Please copy exactly every line from the one that contains "輕鬆累積善緣！「捐香」不只是一種祈福，" to the end of the data below, with both ends included and no other lines.

Page images and extracted text:
┄┄┄┄┄┄┄┄┄┄┄┄┄┄┄┄┄┄┄┄

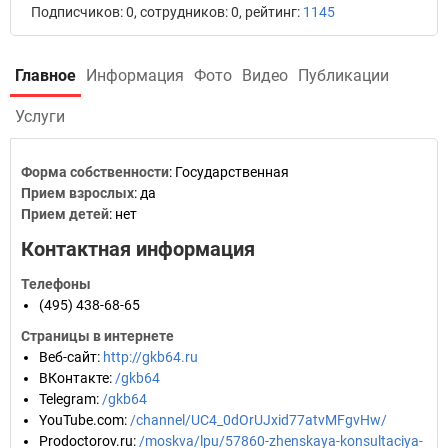
Подписчиков: 0, сотрудников: 0, рейтинг:
1145
Главное
Информация
Фото
Видео
Публикации
Услуги
Форма собственности
: Государственная
Прием взрослых
: да
Прием детей
: нет
Контактная информация
Телефоны
(495) 438-68-65
Страницы в интернете
Веб-сайт
:
http://gkb64.ru
ВКонтакте
:
/gkb64
Telegram
:
/gkb64
YouTube.com
:
/channel/UC4_0dOrUJxid77atvMFgvHw/
Prodoctorov.ru
:
/moskva/lpu/57860-zhenskaya-konsultaciya-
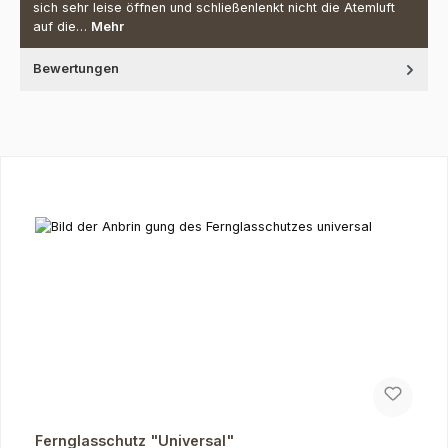
sich sehr leise öffnen und schließenlenkt nicht die Atemluft
auf die…
Mehr
Bewertungen
Produktgalerie überspringen
Fernglasschutz "Universal"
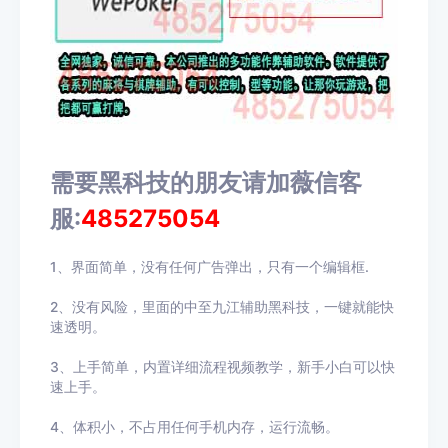
需要黑科技的朋友请加薇信客
服:
485275054
1、界面简单，没有任何广告弹出，只有一个编辑框.
2、没有风险，里面的中至九江辅助黑科技，一键就能快
速透明。
3、上手简单，内置详细流程视频教学，新手小白可以快
速上手。
4、体积小，不占用任何手机内存，运行流畅。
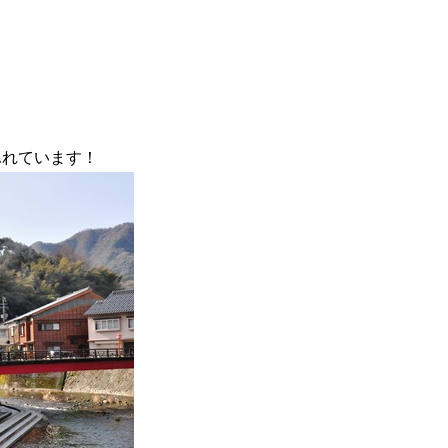
ふれています！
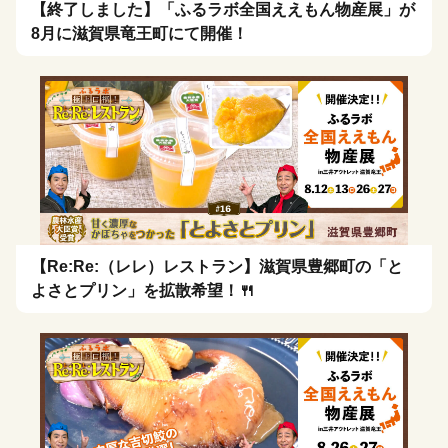
【終了しました】「ふるラボ全国ええもん物産展」が
8月に滋賀県竜王町にて開催！
【Re:Re:（レレ）レストラン】滋賀県豊郷町の「と
よさとプリン」を拡散希望！🍴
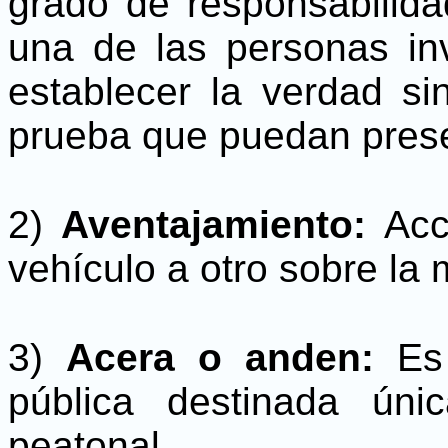
grado de responsabilida
una de las personas in
establecer la verdad si
prueba que puedan presen
2)
Aventajamiento:
Acc
vehículo a otro sobre la
3)
Acera o anden:
Es
pública destinada úni
peatonal.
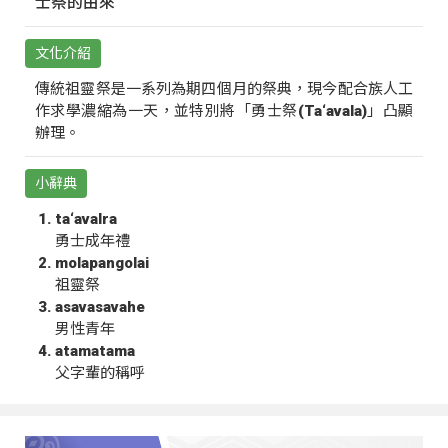
士祭的由來
文化介紹
傳統祖靈祭是一系列為期四個月的祭典，現今配合族人工
作求學濃縮為一天，並特別將「勇士祭(Ta‘avala)」凸顯
辦理。
小辭典
ta‘avalra
勇士成年禮
molapangolai
祖靈祭
asavasavahe
男性青年
atamatama
父字輩的稱呼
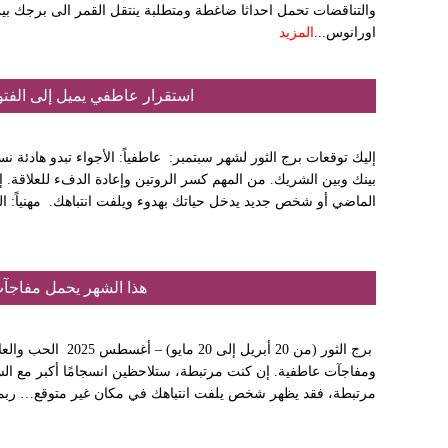
والتناقضات تحمل احداثا ضاغطة ومتطلبة ينتقل القمر الى برجك بين ا
اورانوس...
المزيد
استقرار عاطفي يميل إلى الفتور 
إليك توقعات برج الثور لشهر سبتمبر: عاطفياً: الأجواء تبدو هادئة نسب
بينك وبين الشريك. من المهم كسر الروتين وإعادة الدفء للعلاقة
الماضي أو شخص جديد يدخل حياتك بهدوء ويلفت انتباهك. مهنياً: ا
هذا الشهر يحمل مفاجآ
برج الثور (من 20 أبر
ومفاجآت عاطفية. إن كنت مرتبطة، ستلاحظين انسجامًا أكبر مع ال
مرتبطة، فقد يظهر شخص يلفت انتباهك في مكان غير متوقع… ربما.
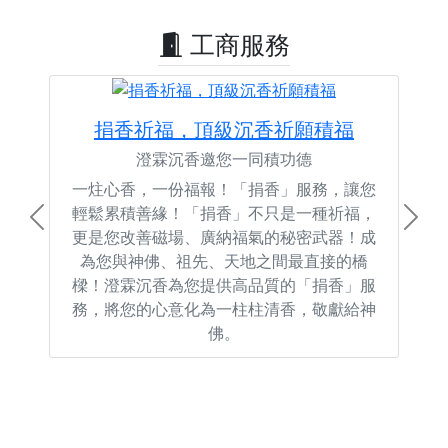
工商服務
捐香祈福，頂級沉香祈願積福
澄霖沉香邀您一同積功德
一炷心香，一份福報！「捐香」服務，讓您
輕鬆累積善緣！「捐香」不只是一種祈福，
Previous
Next
更是您改善磁場、廣納福氣的秘密武器！成
為您與神佛、祖先、天地之間最直接的橋
樑！澄霖沉香為您提供高品質的「捐香」服
務，將您的心意化為一柱柱清香，敬獻給神
佛。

┄┄┄┄┄┄┄┄┄┄┄┄┄┄┄┄┄┄┄┄

■ **EXPECTED ANSWER**
輕鬆累積善緣！「捐香」不只是一種祈福，
Previous
Next
更是您改善磁場、廣納福氣的秘密武器！成
為您與神佛、祖先、天地之間最直接的橋
樑！澄霖沉香為您提供高品質的「捐香」服
務，將您的心意化為一柱柱清香，敬獻給神
佛。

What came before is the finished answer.